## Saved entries
--- START ---

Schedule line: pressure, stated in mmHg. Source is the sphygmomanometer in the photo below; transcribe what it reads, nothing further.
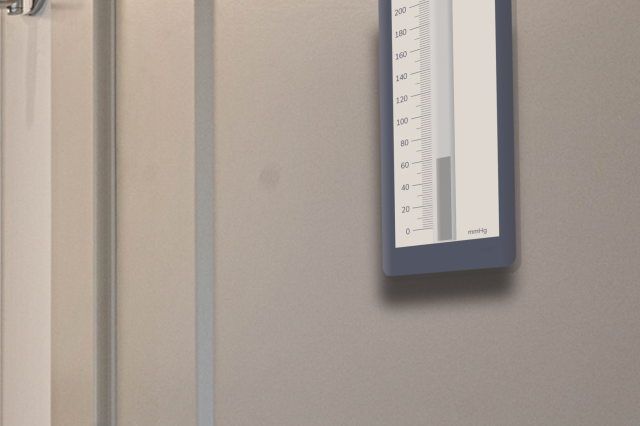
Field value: 60 mmHg
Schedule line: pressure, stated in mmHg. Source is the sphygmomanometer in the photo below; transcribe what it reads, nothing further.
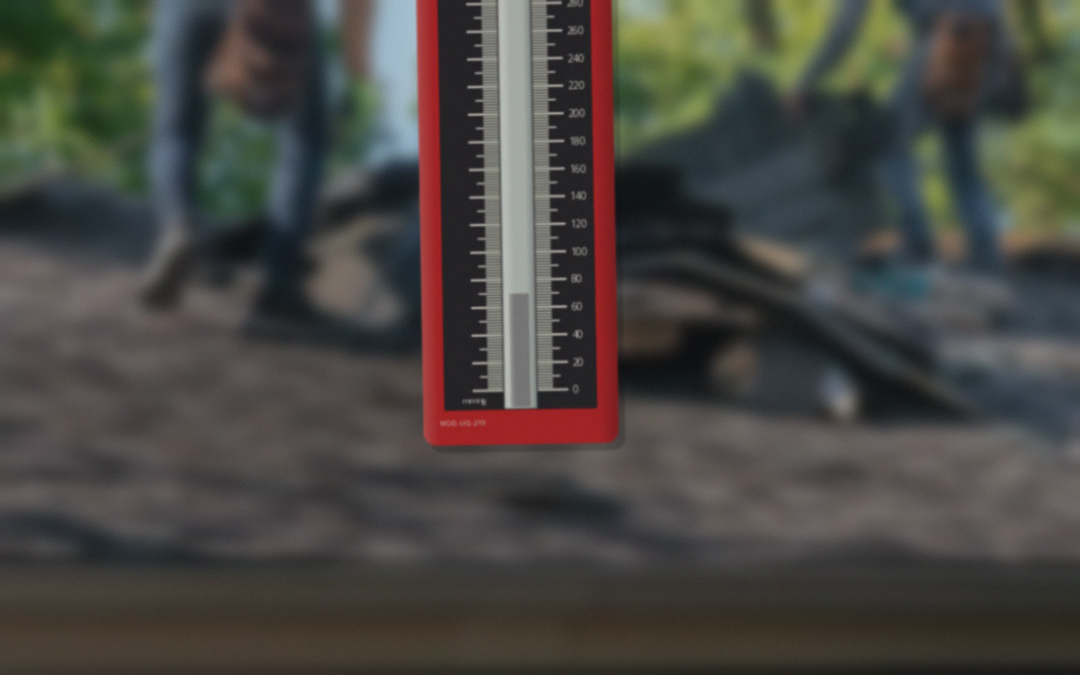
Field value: 70 mmHg
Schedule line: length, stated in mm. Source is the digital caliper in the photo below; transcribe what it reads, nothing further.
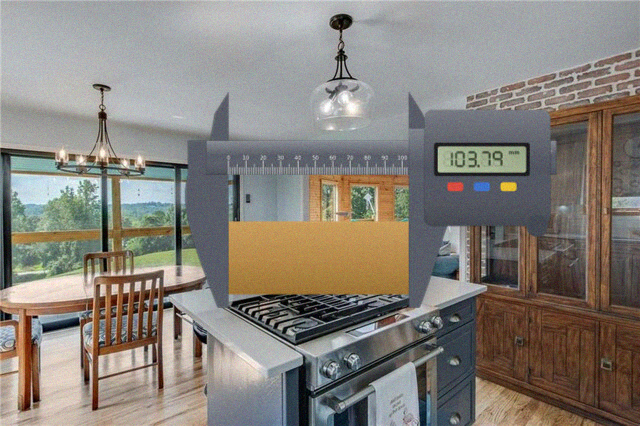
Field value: 103.79 mm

--- END ---

## Directive
Lay out all the material above as a numbered list with one line per item. Skip any blank lines and leave the pictures out.

## Output for this task
1. Schedule line: pressure, stated in mmHg. Source is the sphygmomanometer in the photo below; transcribe what it reads, nothing further.
2. Field value: 60 mmHg
3. Schedule line: pressure, stated in mmHg. Source is the sphygmomanometer in the photo below; transcribe what it reads, nothing further.
4. Field value: 70 mmHg
5. Schedule line: length, stated in mm. Source is the digital caliper in the photo below; transcribe what it reads, nothing further.
6. Field value: 103.79 mm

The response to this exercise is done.